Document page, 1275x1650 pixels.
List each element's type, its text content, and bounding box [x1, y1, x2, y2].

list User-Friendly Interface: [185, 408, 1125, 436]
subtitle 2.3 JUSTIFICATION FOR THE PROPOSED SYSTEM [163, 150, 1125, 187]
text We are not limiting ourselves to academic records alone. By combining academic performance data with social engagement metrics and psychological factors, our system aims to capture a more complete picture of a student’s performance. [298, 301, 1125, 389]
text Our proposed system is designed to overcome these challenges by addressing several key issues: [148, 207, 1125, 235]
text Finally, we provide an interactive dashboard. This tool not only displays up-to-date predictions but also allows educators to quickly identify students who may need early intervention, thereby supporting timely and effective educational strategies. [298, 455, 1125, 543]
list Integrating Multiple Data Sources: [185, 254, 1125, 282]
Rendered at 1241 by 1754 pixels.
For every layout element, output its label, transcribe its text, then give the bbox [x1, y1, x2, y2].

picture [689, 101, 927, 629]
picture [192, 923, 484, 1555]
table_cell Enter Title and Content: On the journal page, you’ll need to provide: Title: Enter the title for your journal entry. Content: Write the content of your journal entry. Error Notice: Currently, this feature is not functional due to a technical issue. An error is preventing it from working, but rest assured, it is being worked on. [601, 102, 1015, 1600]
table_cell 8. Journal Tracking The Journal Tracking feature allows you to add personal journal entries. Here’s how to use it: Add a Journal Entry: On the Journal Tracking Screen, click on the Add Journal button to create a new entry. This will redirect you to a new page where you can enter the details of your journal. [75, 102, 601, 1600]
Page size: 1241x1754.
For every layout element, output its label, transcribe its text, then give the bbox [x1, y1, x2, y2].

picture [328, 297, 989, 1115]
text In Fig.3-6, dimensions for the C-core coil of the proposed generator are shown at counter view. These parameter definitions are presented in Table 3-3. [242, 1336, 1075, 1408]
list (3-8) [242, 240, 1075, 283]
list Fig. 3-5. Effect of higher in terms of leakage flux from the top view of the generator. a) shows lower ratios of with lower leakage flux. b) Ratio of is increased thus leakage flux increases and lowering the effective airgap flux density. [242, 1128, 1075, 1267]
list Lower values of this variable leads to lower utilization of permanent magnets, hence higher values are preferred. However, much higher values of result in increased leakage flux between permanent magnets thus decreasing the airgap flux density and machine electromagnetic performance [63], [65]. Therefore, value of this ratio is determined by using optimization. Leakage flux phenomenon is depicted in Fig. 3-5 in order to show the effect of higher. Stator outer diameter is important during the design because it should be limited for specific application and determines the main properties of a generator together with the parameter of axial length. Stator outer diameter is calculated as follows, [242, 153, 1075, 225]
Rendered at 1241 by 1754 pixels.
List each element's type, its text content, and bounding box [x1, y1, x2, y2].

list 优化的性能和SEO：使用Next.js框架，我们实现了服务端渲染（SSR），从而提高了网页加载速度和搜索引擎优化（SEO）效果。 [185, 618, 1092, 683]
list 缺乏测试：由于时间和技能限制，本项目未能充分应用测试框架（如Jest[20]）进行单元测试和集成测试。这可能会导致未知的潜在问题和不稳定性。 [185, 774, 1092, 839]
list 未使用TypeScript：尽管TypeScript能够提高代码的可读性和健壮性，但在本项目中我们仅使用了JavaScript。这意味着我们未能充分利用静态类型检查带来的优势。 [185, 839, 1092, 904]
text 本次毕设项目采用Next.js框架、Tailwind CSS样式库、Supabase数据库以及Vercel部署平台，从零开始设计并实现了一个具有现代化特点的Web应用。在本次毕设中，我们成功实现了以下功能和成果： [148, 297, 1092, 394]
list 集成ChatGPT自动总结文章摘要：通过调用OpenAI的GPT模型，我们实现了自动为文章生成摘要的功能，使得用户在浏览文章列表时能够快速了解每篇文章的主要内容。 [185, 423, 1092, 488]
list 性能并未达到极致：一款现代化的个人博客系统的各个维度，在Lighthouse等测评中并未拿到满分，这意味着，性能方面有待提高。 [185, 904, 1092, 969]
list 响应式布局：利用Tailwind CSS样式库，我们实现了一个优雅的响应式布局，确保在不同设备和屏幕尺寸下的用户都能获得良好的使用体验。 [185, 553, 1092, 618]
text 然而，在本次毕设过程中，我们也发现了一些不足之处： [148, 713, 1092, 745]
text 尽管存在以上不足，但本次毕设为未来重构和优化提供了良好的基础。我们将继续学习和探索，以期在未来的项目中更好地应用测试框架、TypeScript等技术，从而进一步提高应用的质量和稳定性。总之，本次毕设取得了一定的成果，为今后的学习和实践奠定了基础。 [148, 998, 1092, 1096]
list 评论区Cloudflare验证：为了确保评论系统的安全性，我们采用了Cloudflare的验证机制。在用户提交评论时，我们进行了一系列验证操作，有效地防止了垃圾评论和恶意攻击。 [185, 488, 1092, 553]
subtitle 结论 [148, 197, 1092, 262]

::::::

● WORK TO BE COMPLETED
Each line of the material is to be returned precisely as written.

● FINISHED EXERCISE
Document page, 1275x1650 pixels.
List each element's type, its text content, and bounding box [x1, y1, x2, y2].

list User-Friendly Interface: [185, 408, 1125, 436]
subtitle 2.3 JUSTIFICATION FOR THE PROPOSED SYSTEM [163, 150, 1125, 187]
text We are not limiting ourselves to academic records alone. By combining academic performance data with social engagement metrics and psychological factors, our system aims to capture a more complete picture of a student’s performance. [298, 301, 1125, 389]
text Our proposed system is designed to overcome these challenges by addressing several key issues: [148, 207, 1125, 235]
text Finally, we provide an interactive dashboard. This tool not only displays up-to-date predictions but also allows educators to quickly identify students who may need early intervention, thereby supporting timely and effective educational strategies. [298, 455, 1125, 543]
list Integrating Multiple Data Sources: [185, 254, 1125, 282]
Rendered at 1241 by 1754 pixels.
For every layout element, output its label, transcribe its text, then give the bbox [x1, y1, x2, y2].

picture [689, 101, 927, 629]
picture [192, 923, 484, 1555]
table_cell Enter Title and Content: On the journal page, you’ll need to provide: Title: Enter the title for your journal entry. Content: Write the content of your journal entry. Error Notice: Currently, this feature is not functional due to a technical issue. An error is preventing it from working, but rest assured, it is being worked on. [601, 102, 1015, 1600]
table_cell 8. Journal Tracking The Journal Tracking feature allows you to add personal journal entries. Here’s how to use it: Add a Journal Entry: On the Journal Tracking Screen, click on the Add Journal button to create a new entry. This will redirect you to a new page where you can enter the details of your journal. [75, 102, 601, 1600]
Page size: 1241x1754.
For every layout element, output its label, transcribe its text, then give the bbox [x1, y1, x2, y2].

picture [328, 297, 989, 1115]
text In Fig.3-6, dimensions for the C-core coil of the proposed generator are shown at counter view. These parameter definitions are presented in Table 3-3. [242, 1336, 1075, 1408]
list (3-8) [242, 240, 1075, 283]
list Fig. 3-5. Effect of higher in terms of leakage flux from the top view of the generator. a) shows lower ratios of with lower leakage flux. b) Ratio of is increased thus leakage flux increases and lowering the effective airgap flux density. [242, 1128, 1075, 1267]
list Lower values of this variable leads to lower utilization of permanent magnets, hence higher values are preferred. However, much higher values of result in increased leakage flux between permanent magnets thus decreasing the airgap flux density and machine electromagnetic performance [63], [65]. Therefore, value of this ratio is determined by using optimization. Leakage flux phenomenon is depicted in Fig. 3-5 in order to show the effect of higher. Stator outer diameter is important during the design because it should be limited for specific application and determines the main properties of a generator together with the parameter of axial length. Stator outer diameter is calculated as follows, [242, 153, 1075, 225]
Rendered at 1241 by 1754 pixels.
List each element's type, its text content, and bounding box [x1, y1, x2, y2].

list 优化的性能和SEO：使用Next.js框架，我们实现了服务端渲染（SSR），从而提高了网页加载速度和搜索引擎优化（SEO）效果。 [185, 618, 1092, 683]
list 缺乏测试：由于时间和技能限制，本项目未能充分应用测试框架（如Jest[20]）进行单元测试和集成测试。这可能会导致未知的潜在问题和不稳定性。 [185, 774, 1092, 839]
list 未使用TypeScript：尽管TypeScript能够提高代码的可读性和健壮性，但在本项目中我们仅使用了JavaScript。这意味着我们未能充分利用静态类型检查带来的优势。 [185, 839, 1092, 904]
text 本次毕设项目采用Next.js框架、Tailwind CSS样式库、Supabase数据库以及Vercel部署平台，从零开始设计并实现了一个具有现代化特点的Web应用。在本次毕设中，我们成功实现了以下功能和成果： [148, 297, 1092, 394]
list 集成ChatGPT自动总结文章摘要：通过调用OpenAI的GPT模型，我们实现了自动为文章生成摘要的功能，使得用户在浏览文章列表时能够快速了解每篇文章的主要内容。 [185, 423, 1092, 488]
list 性能并未达到极致：一款现代化的个人博客系统的各个维度，在Lighthouse等测评中并未拿到满分，这意味着，性能方面有待提高。 [185, 904, 1092, 969]
list 响应式布局：利用Tailwind CSS样式库，我们实现了一个优雅的响应式布局，确保在不同设备和屏幕尺寸下的用户都能获得良好的使用体验。 [185, 553, 1092, 618]
text 然而，在本次毕设过程中，我们也发现了一些不足之处： [148, 713, 1092, 745]
text 尽管存在以上不足，但本次毕设为未来重构和优化提供了良好的基础。我们将继续学习和探索，以期在未来的项目中更好地应用测试框架、TypeScript等技术，从而进一步提高应用的质量和稳定性。总之，本次毕设取得了一定的成果，为今后的学习和实践奠定了基础。 [148, 998, 1092, 1096]
list 评论区Cloudflare验证：为了确保评论系统的安全性，我们采用了Cloudflare的验证机制。在用户提交评论时，我们进行了一系列验证操作，有效地防止了垃圾评论和恶意攻击。 [185, 488, 1092, 553]
subtitle 结论 [148, 197, 1092, 262]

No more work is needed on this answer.